Humphreys has won the duel and leads Seeton by 25.3 miles in the Vendée Globe
Conrad Humphreys (Hellomoto) took back the controls in the Bay of Biscay last night and has since stretched out his lead to 25.3 miles at 1500 GMT today, gaining back the advantage against Dunkirk skipper, Joé Seeten (Arcelor Dunkerque).
Unable to contact the Plymouth skipper, it is impossible to say for sure the mindset aboard Hellomoto. Joé Seeten must be feeling the pressure to the northwest of him in the clutches of a vast sprawling anticyclone. He has a very rough ETA of Saturday night or Sunday.
Unable to get through to Conrad Humphreys aboard Hellomoto once again today, Joé Seeten (Arcelor Dunkerque) joked of propaganda aboard the British boat. The French skipper has lost his lead overnight, Conrad streaking 25 miles into the lead with more air pressure as Joé continues to hold out for a northeasterly wind shift, slowed dramatically by a high-pressure system. He has made just 82.3 miles over the past 24 hours, while Conrad has made 121.3 miles with about three knots better VMG.
Joe said: “I have been completely slowed by the anticyclone and I can’t get out of it. I’ve had some very shifty winds that have been making things very difficult so I’ve been zigging and zagging.
“The seas aren’t very big as there is no wind.
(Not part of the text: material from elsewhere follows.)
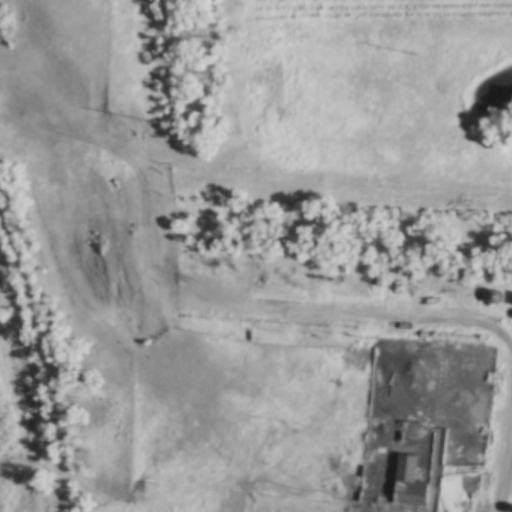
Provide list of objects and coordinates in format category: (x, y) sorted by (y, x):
road: (295, 314)
building: (406, 476)
building: (510, 509)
I have no more than four to 12 knots and it’s irregular both in strength and direction. It’s difficult to anticipate the upcoming wind shift and I zigzagged three to four times yesterday. I’m working the wind right now and keeping an eye on the information from the wand and the autopilot. I have a good pilot, which does my job for me so I can spend some time on trimming my sails correctly. As the wind isn’t stable at all I have to calculate and react to the shifts to correct my trajectory.
Despite Joé feeling the pressure, he remains optimistic: “I feel a bit tense. I’m not someone that gets worked up about things and there’s no point because there’s nothing I can do about it.”
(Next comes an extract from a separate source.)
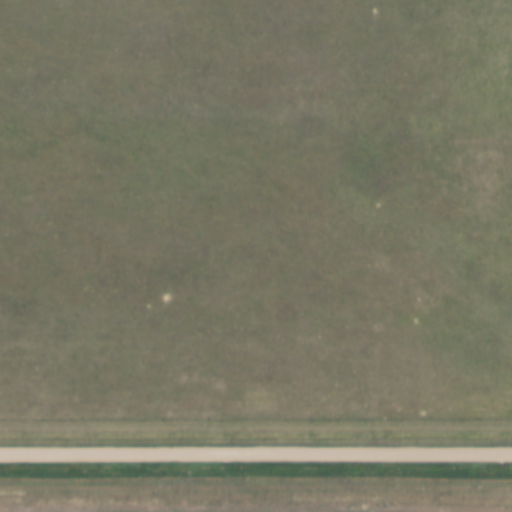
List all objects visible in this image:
road: (256, 454)
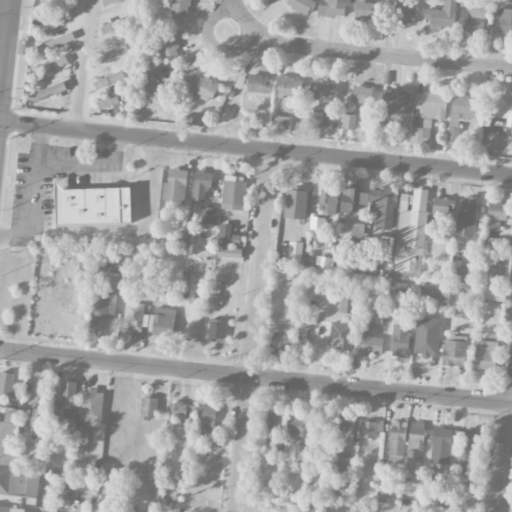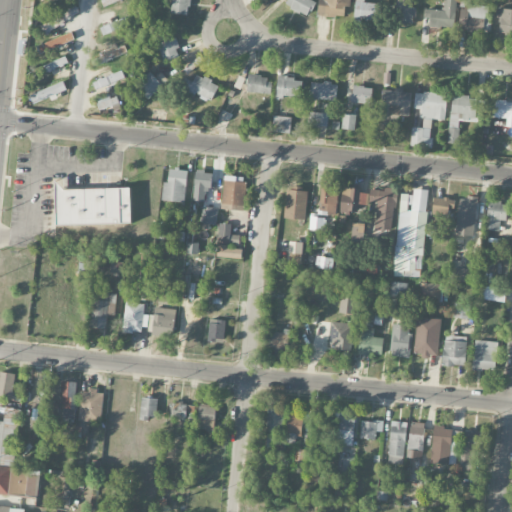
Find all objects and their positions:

“I tried to do a kind of Indian rain dance but it didn’t come off?At sea I’m happy as I’m the king of my world but the shore will bring pressure.”
American Bruce Schwab is making good headway to the West of the Canaries already setting himself up for when he heads round Cape Finisterre. At the tail of the fleet nearing the horn of Brazil, Karen Leibovici is more optimistic about her energy problems aboard Benefic today. She is 4184.4 miles from the finish.